[Pixel coordinate listings]
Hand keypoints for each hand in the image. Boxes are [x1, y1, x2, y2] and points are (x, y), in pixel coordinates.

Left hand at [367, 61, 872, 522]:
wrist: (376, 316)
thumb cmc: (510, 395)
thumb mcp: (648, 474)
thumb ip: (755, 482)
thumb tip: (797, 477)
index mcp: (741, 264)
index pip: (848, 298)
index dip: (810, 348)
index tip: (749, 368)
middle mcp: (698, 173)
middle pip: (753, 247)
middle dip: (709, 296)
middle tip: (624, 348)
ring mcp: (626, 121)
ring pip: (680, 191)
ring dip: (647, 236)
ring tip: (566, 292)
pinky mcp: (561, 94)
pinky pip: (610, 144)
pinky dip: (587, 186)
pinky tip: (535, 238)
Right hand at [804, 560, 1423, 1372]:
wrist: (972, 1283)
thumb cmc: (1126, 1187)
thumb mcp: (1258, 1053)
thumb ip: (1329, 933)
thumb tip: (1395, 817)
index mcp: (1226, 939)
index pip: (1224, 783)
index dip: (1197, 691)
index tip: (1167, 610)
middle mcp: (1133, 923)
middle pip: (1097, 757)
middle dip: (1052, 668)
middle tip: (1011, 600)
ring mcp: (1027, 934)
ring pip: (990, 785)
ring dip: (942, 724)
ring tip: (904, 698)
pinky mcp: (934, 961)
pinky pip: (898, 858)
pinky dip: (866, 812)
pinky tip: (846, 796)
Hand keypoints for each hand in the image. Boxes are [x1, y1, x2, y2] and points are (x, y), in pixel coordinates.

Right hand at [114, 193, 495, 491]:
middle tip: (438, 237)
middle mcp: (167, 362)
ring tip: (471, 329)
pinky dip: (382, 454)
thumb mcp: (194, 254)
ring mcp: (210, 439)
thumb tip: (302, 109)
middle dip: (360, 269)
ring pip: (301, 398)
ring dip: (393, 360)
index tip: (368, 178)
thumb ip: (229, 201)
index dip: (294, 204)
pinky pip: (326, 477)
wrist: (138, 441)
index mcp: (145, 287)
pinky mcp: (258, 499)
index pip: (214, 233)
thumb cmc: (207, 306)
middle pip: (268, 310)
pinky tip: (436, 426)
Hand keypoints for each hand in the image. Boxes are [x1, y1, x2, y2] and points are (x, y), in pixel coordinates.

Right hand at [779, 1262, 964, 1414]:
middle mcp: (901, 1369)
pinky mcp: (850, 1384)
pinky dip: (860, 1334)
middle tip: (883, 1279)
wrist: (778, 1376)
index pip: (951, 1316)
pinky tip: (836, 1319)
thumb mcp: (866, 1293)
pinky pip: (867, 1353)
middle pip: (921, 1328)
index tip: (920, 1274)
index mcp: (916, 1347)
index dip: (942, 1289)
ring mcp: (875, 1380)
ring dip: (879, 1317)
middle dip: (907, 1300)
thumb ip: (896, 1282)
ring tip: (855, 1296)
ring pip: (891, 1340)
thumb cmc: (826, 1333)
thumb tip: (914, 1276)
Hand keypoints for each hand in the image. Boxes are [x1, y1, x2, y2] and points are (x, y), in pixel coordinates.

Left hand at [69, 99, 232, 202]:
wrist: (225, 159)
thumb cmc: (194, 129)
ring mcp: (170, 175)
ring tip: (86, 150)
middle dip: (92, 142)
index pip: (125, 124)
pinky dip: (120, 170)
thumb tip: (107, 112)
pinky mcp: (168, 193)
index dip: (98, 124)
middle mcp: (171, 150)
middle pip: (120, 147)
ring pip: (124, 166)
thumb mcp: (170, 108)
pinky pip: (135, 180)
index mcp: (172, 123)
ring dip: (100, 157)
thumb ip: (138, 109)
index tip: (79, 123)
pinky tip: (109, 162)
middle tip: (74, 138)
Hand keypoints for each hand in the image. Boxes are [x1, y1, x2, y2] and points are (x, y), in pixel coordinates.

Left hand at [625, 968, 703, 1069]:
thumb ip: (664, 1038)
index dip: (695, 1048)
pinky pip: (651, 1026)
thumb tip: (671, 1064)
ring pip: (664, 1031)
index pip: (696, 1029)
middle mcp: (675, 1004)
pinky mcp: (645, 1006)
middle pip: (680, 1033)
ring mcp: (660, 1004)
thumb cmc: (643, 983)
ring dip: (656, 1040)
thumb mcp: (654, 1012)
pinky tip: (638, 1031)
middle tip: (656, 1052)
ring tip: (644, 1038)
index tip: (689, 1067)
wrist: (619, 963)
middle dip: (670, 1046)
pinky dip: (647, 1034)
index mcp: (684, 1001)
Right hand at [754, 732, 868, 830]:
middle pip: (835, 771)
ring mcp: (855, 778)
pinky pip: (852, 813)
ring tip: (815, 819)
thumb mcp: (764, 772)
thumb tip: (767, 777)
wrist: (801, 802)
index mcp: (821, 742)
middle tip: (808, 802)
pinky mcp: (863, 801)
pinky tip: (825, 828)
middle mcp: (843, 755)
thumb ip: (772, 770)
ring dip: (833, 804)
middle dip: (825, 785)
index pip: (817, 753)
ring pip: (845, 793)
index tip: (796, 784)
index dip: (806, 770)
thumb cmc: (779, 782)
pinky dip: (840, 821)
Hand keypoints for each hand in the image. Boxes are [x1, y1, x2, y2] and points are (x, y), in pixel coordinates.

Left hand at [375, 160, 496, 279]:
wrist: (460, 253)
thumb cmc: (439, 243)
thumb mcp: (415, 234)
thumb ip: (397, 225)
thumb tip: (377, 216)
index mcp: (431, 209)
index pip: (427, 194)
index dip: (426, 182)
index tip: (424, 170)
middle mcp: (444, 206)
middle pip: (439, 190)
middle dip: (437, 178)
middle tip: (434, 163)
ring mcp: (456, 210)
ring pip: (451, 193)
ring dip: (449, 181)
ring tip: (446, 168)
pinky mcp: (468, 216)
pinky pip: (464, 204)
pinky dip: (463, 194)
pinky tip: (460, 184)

(EXERCISE): The full set of entries above has to be restated exactly.

(ANSWER SPACE):
Hand keypoints for each hand in the image. Boxes are [x1, y1, x2, y2] and points are (x, y), in pixel coordinates.

Left hand at [367, 61, 872, 522]:
wrist: (376, 316)
thumb cmc: (510, 395)
thumb mcp: (648, 474)
thumb ip: (755, 482)
thumb tip: (797, 477)
index mcp: (741, 264)
index pip: (848, 298)
index dip: (810, 348)
index tip: (749, 368)
middle mcp: (698, 173)
middle pip: (753, 247)
middle dip: (709, 296)
middle tip: (624, 348)
ring mcp: (626, 121)
ring pip: (680, 191)
ring dip: (647, 236)
ring tip: (566, 292)
pinky mcp: (561, 94)
pinky pip: (610, 144)
pinky dip: (587, 186)
pinky tip: (535, 238)
Right hand at [804, 560, 1423, 1372]:
wrist: (972, 1283)
thumb cmc: (1126, 1187)
thumb mcp: (1258, 1053)
thumb ip: (1329, 933)
thumb tip: (1395, 817)
index mcp: (1226, 939)
index pip: (1224, 783)
index dip: (1197, 691)
index tip: (1167, 610)
middle mcp: (1133, 923)
middle pip: (1097, 757)
middle dip: (1052, 668)
middle tip: (1011, 600)
ring mcp: (1027, 934)
ring pip: (990, 785)
ring dip: (942, 724)
ring tip: (904, 698)
pinky mcp: (934, 961)
pinky pip: (898, 858)
pinky dip: (866, 812)
pinky tip: (846, 796)
Hand keypoints for each hand in the image. Boxes are [x1, y1, x2, y2] and points are (x, y), in pixel coordinates.

Right hand at [114, 193, 495, 491]:
middle tip: (438, 237)
middle mcp: (167, 362)
ring tip: (471, 329)
pinky dip: (382, 454)
thumb mcp: (194, 254)
ring mcp: (210, 439)
thumb tip: (302, 109)
middle dip: (360, 269)
ring pip: (301, 398)
ring dip: (393, 360)
index tip: (368, 178)
thumb ip: (229, 201)
index dip: (294, 204)
pinky pip: (326, 477)
wrist: (138, 441)
index mcp: (145, 287)
pinky mcp: (258, 499)
index pip: (214, 233)
thumb cmc: (207, 306)
middle pip: (268, 310)
pinky tip: (436, 426)
Hand keypoints for each hand in the image. Boxes are [x1, y1, x2, y2] and points are (x, y), in pixel coordinates.

Right hand at [779, 1262, 964, 1414]:
middle mcp: (901, 1369)
pinky mcp: (850, 1384)
pinky dip: (860, 1334)
middle tip: (883, 1279)
wrist: (778, 1376)
index pip: (951, 1316)
pinky tip: (836, 1319)
thumb mcp: (866, 1293)
pinky pip: (867, 1353)
middle pip: (921, 1328)
index tip: (920, 1274)
index mcp: (916, 1347)
index dip: (942, 1289)
ring mcp: (875, 1380)
ring dip: (879, 1317)
middle dip: (907, 1300)
thumb ip: (896, 1282)
ring tip: (855, 1296)
ring pip: (891, 1340)
thumb cmc: (826, 1333)
thumb tip: (914, 1276)
Hand keypoints for each hand in the image. Boxes are [x1, y1, x2, y2] and points are (x, y), in pixel coordinates.

Left hand at [69, 99, 232, 202]:
wrist: (225, 159)
thumb cmc: (194, 129)
ring mcp: (170, 175)
ring tip: (86, 150)
middle dip: (92, 142)
index pip: (125, 124)
pinky dip: (120, 170)
thumb tip: (107, 112)
pinky mcp: (168, 193)
index dip: (98, 124)
middle mcp: (171, 150)
middle pip: (120, 147)
ring pip: (124, 166)
thumb mcp: (170, 108)
pinky pip: (135, 180)
index mcp: (172, 123)
ring dip: (100, 157)
thumb ip: (138, 109)
index tip: (79, 123)
pinky tip: (109, 162)
middle tip: (74, 138)
Hand keypoints for each hand in the image. Boxes are [x1, y1, x2, y2] and points are (x, y), in pixel coordinates.

Left hand at [625, 968, 703, 1069]:
thumb ip: (664, 1038)
index dip: (695, 1048)
pinky pip: (651, 1026)
thumb tip: (671, 1064)
ring pip: (664, 1031)
index pip: (696, 1029)
middle mcp: (675, 1004)
pinky mcp: (645, 1006)
middle pip: (680, 1033)
ring mcp: (660, 1004)
thumb cmc: (643, 983)
ring dip: (656, 1040)
thumb mcp: (654, 1012)
pinky tip: (638, 1031)
middle tip: (656, 1052)
ring tip: (644, 1038)
index tip: (689, 1067)
wrist: (619, 963)
middle dip: (670, 1046)
pinky dip: (647, 1034)
index mcp: (684, 1001)
Right hand at [754, 732, 868, 830]:
middle pip: (835, 771)
ring mcp: (855, 778)
pinky pip: (852, 813)
ring tip: (815, 819)
thumb mcp: (764, 772)
thumb tip: (767, 777)
wrist: (801, 802)
index mcp: (821, 742)
middle tip: (808, 802)
pinky mcp: (863, 801)
pinky tip: (825, 828)
middle mcp: (843, 755)
thumb ip: (772, 770)
ring dip: (833, 804)
middle dip: (825, 785)
index pip: (817, 753)
ring pip: (845, 793)
index tip: (796, 784)
index dip: (806, 770)
thumb cmc: (779, 782)
pinky dip: (840, 821)
Hand keypoints for each hand in the image. Boxes are [x1, y1, x2, y2] and points are (x, y), in pixel coordinates.

Left hand at [375, 160, 496, 279]:
wrist: (460, 253)
thumb cmc: (439, 243)
thumb mcp: (415, 234)
thumb ip: (397, 225)
thumb tip: (377, 216)
index mcp: (431, 209)
index pip: (427, 194)
index dip: (426, 182)
index tip: (424, 170)
middle mcp: (444, 206)
middle pip: (439, 190)
middle dip: (437, 178)
middle tip: (434, 163)
ring mcp: (456, 210)
ring pip: (451, 193)
ring dip: (449, 181)
ring tip: (446, 168)
pinky mcp: (468, 216)
pinky pip: (464, 204)
pinky dip: (463, 194)
pinky tip: (460, 184)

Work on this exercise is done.